Source: University of Texas Medical Branch at Galveston via Medical Xpress

An interdisciplinary research team led by The University of Texas Medical Branch at Galveston reports a new breakthrough in countering the deadly effects of radiation exposure. A single injection of a regenerative peptide was shown to significantly increase survival in mice when given 24 hours after nuclear radiation exposure. The study currently appears in Laboratory Investigation, a journal in the Nature Publishing group.

UTMB lead author Carla Kantara, postdoctoral fellow in biochemistry and molecular biology, said that a single injection of the investigative peptide drug TP508 given 24 hours after a potentially-lethal exposure to radiation appears to significantly increase survival and delay mortality in mice by counteracting damage to the gastrointestinal system.

DATA EXCERPTS

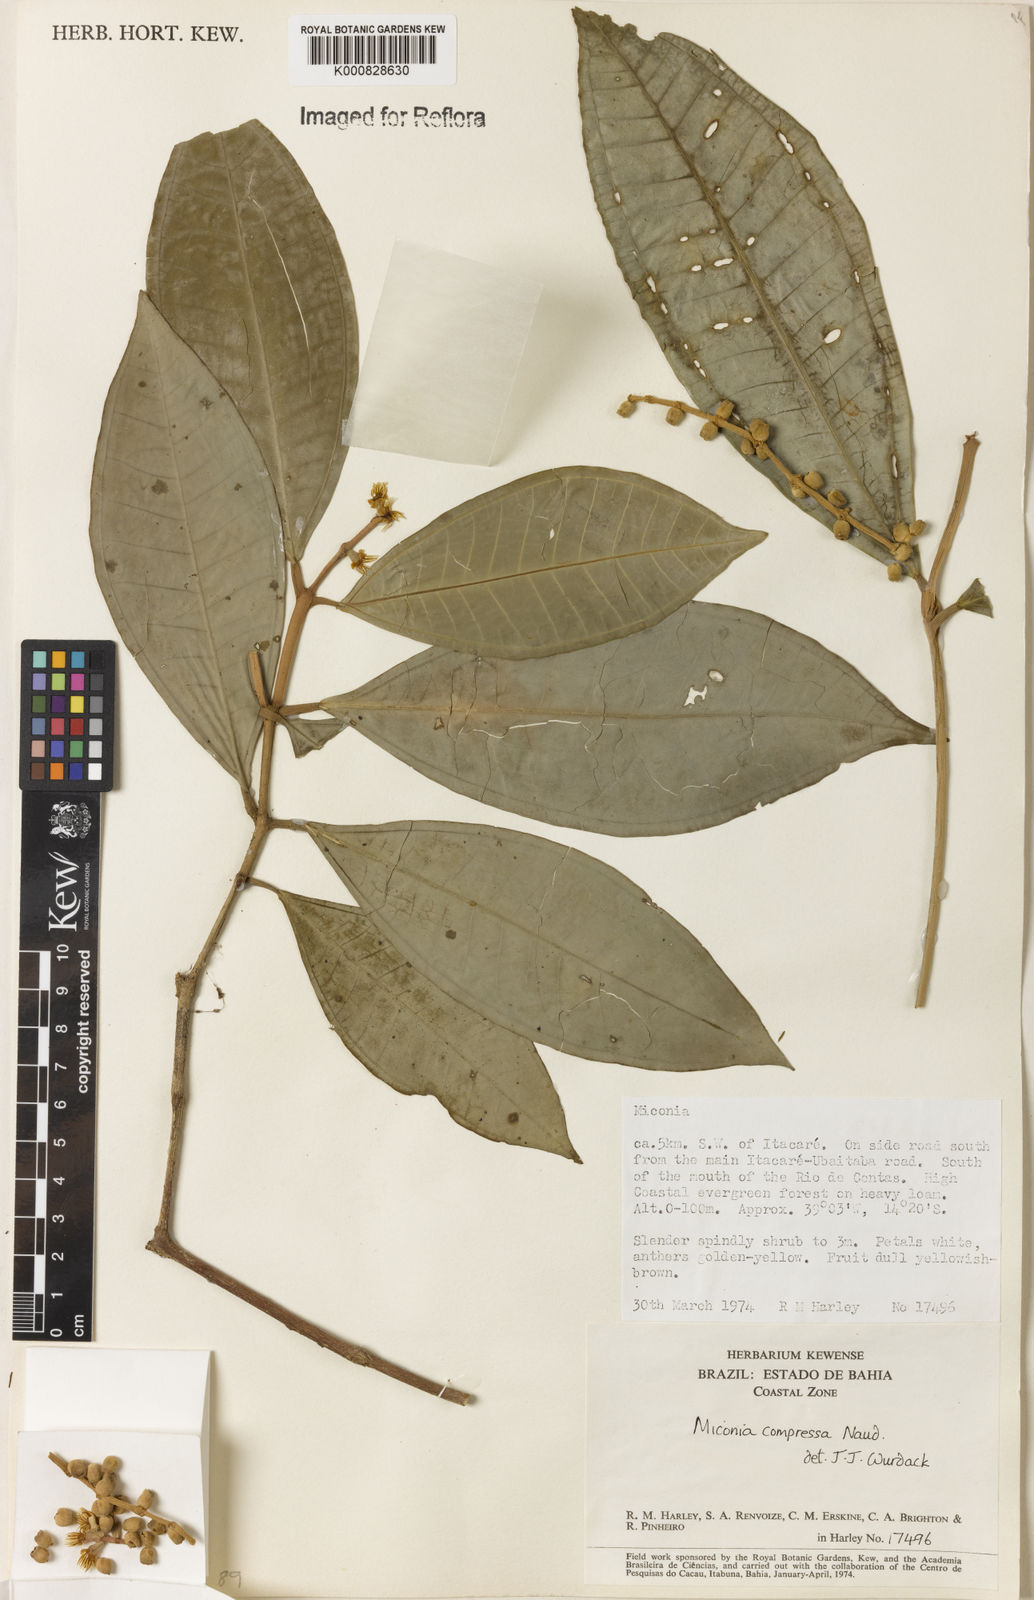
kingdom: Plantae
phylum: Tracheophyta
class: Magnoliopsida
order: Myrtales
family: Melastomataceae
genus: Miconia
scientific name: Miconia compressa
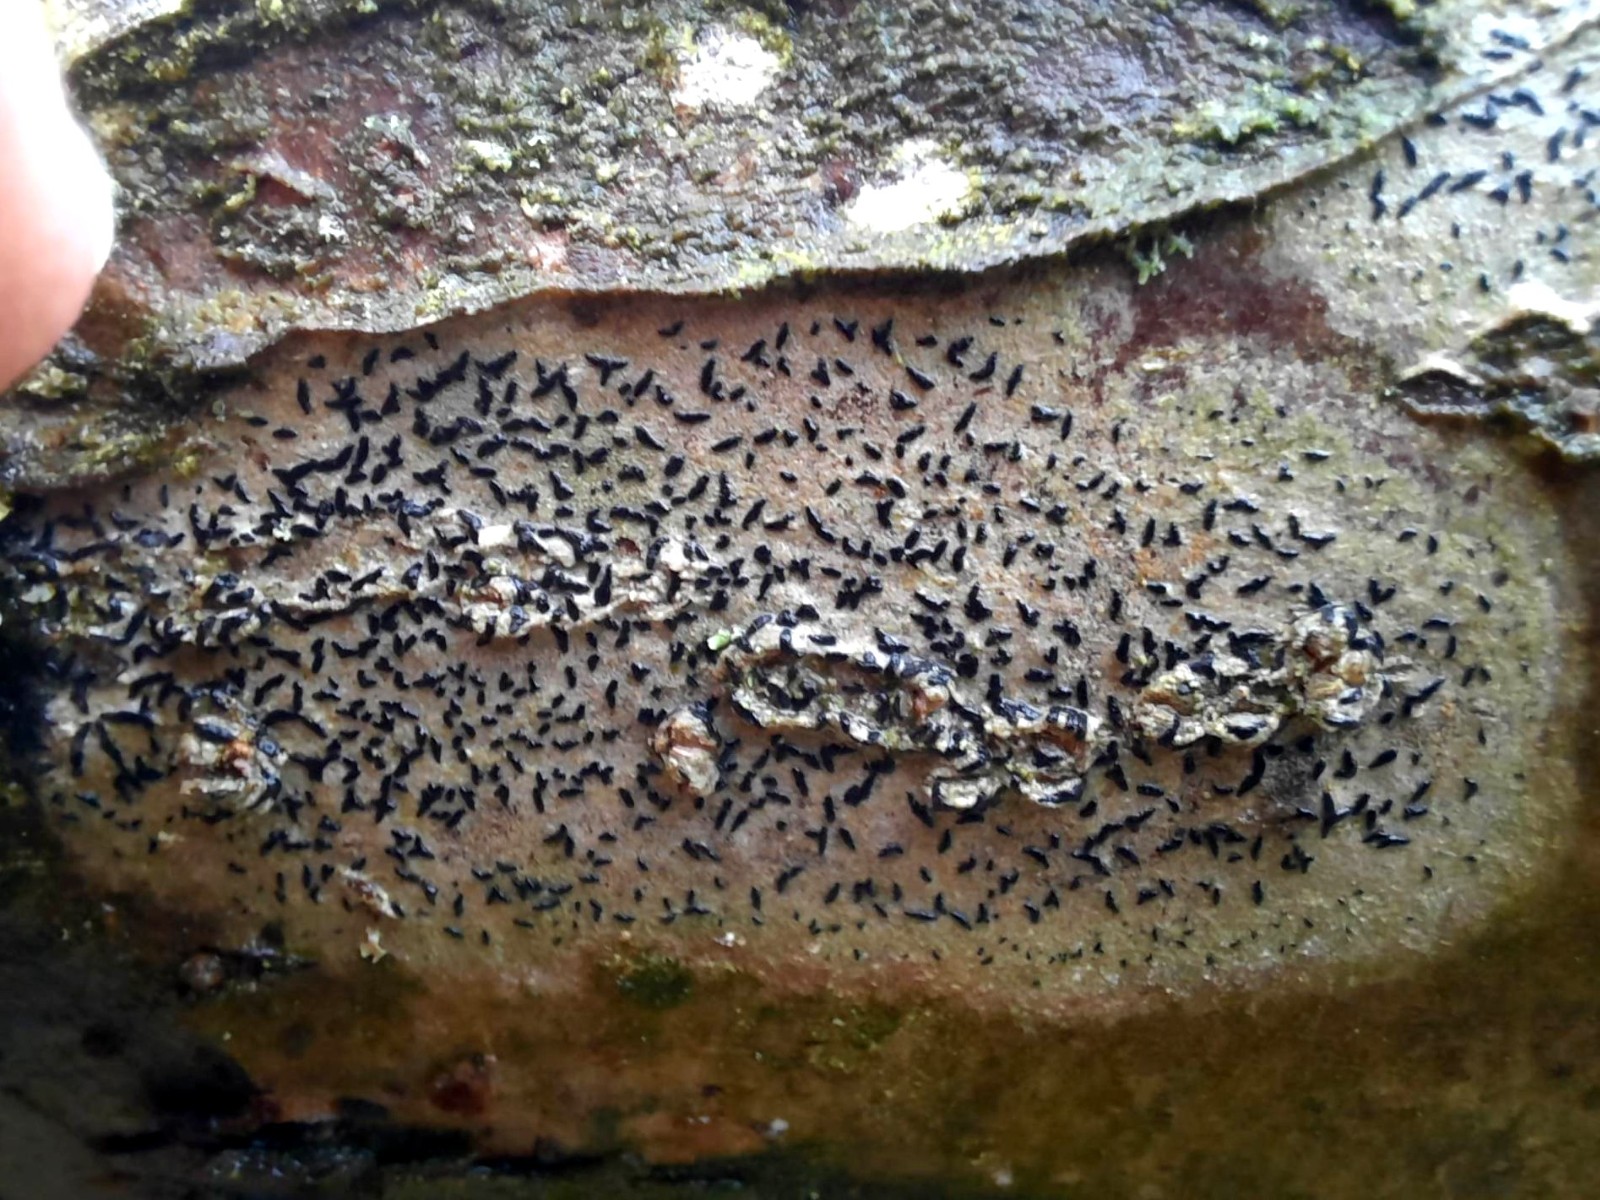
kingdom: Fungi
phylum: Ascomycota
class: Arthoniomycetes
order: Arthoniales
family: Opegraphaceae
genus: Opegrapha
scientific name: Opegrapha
--
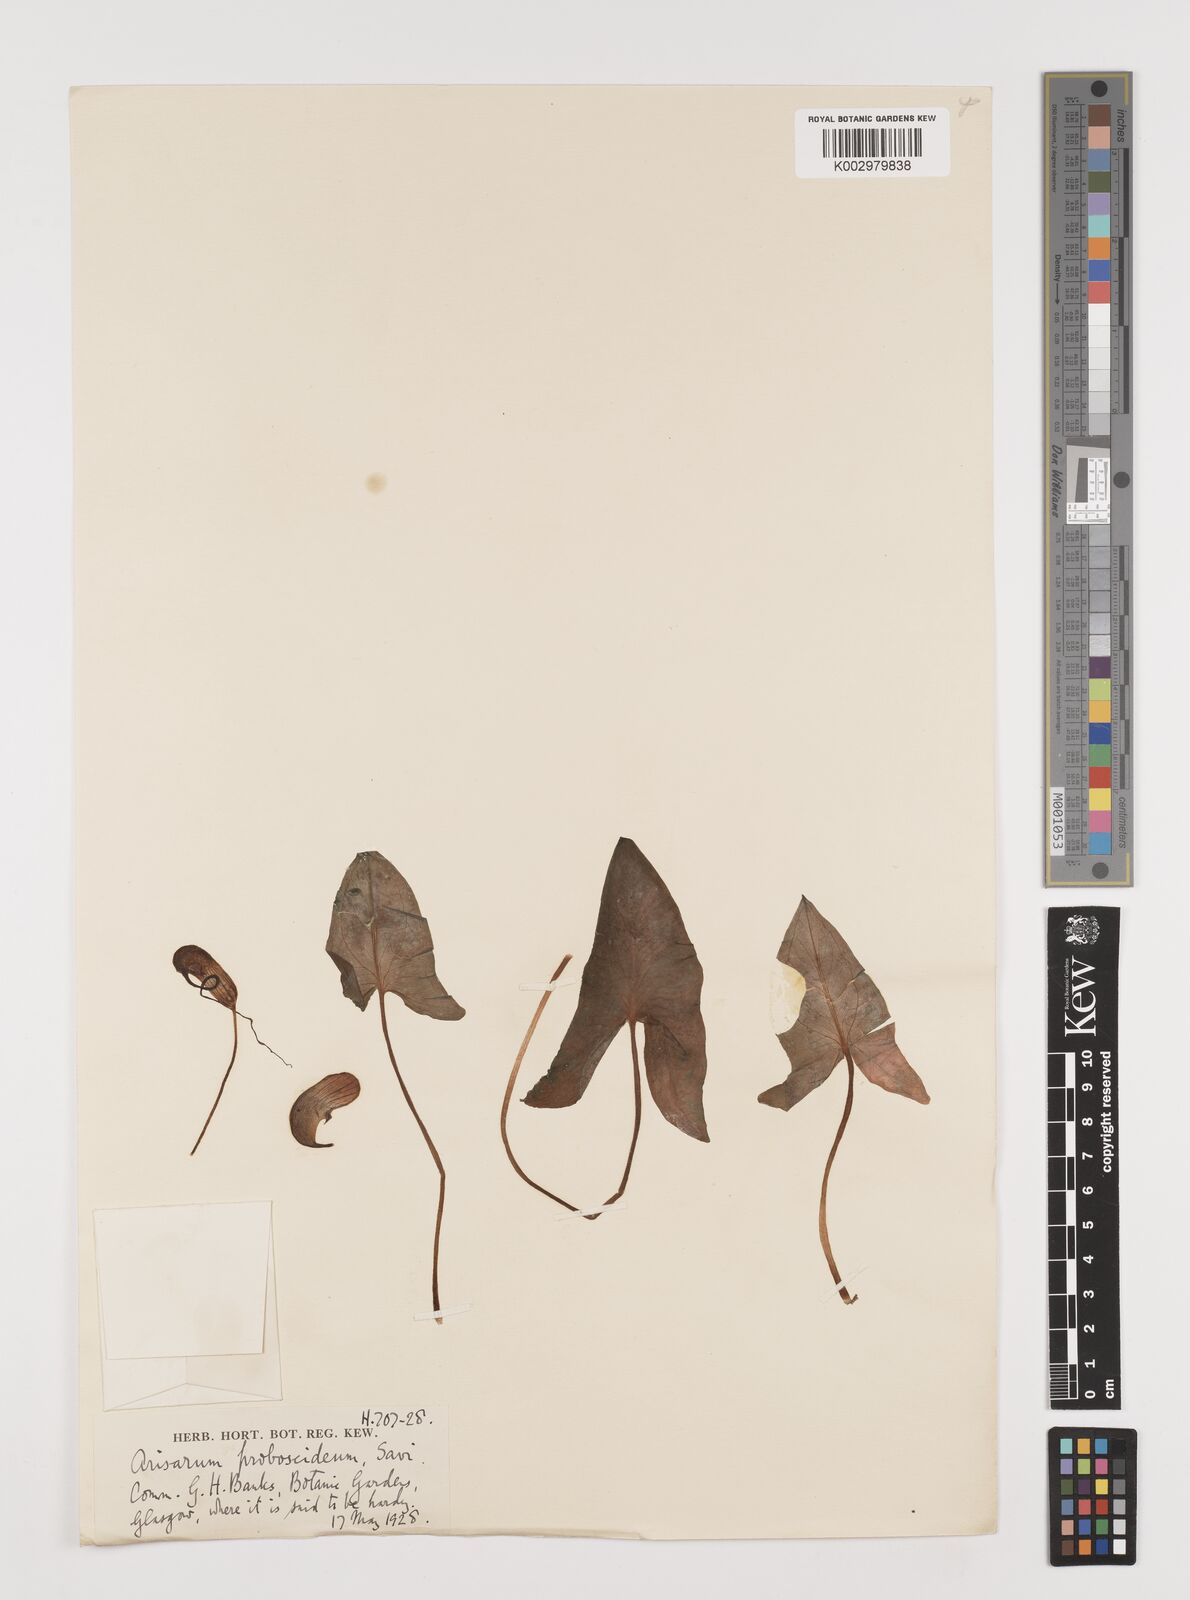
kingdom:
==
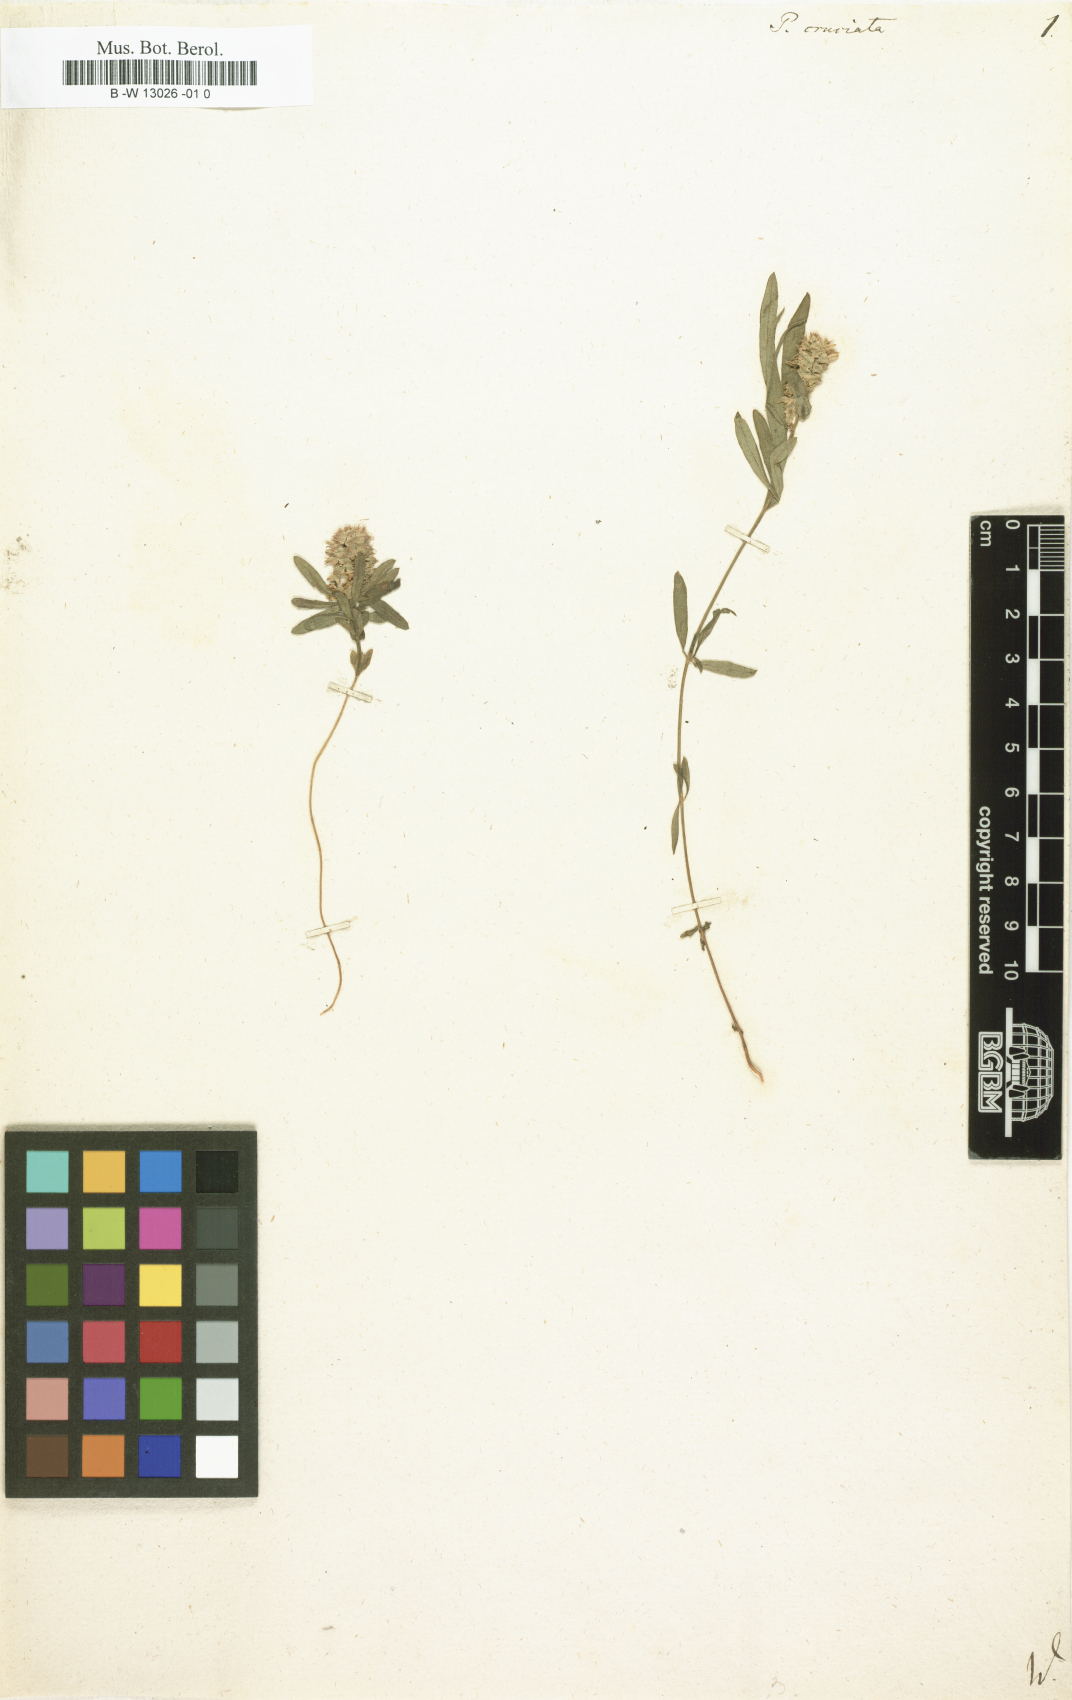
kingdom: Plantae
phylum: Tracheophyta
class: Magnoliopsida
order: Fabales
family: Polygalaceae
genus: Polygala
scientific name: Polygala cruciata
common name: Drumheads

YOUR OBJECTIVE
Retype the passage about the radiation peptide study word for word, starting at "UTMB lead author" and ending at "the gastrointestinal system.".

RESPONSE BELOW
UTMB lead author Carla Kantara, postdoctoral fellow in biochemistry and molecular biology, said that a single injection of the investigative peptide drug TP508 given 24 hours after a potentially-lethal exposure to radiation appears to significantly increase survival and delay mortality in mice by counteracting damage to the gastrointestinal system.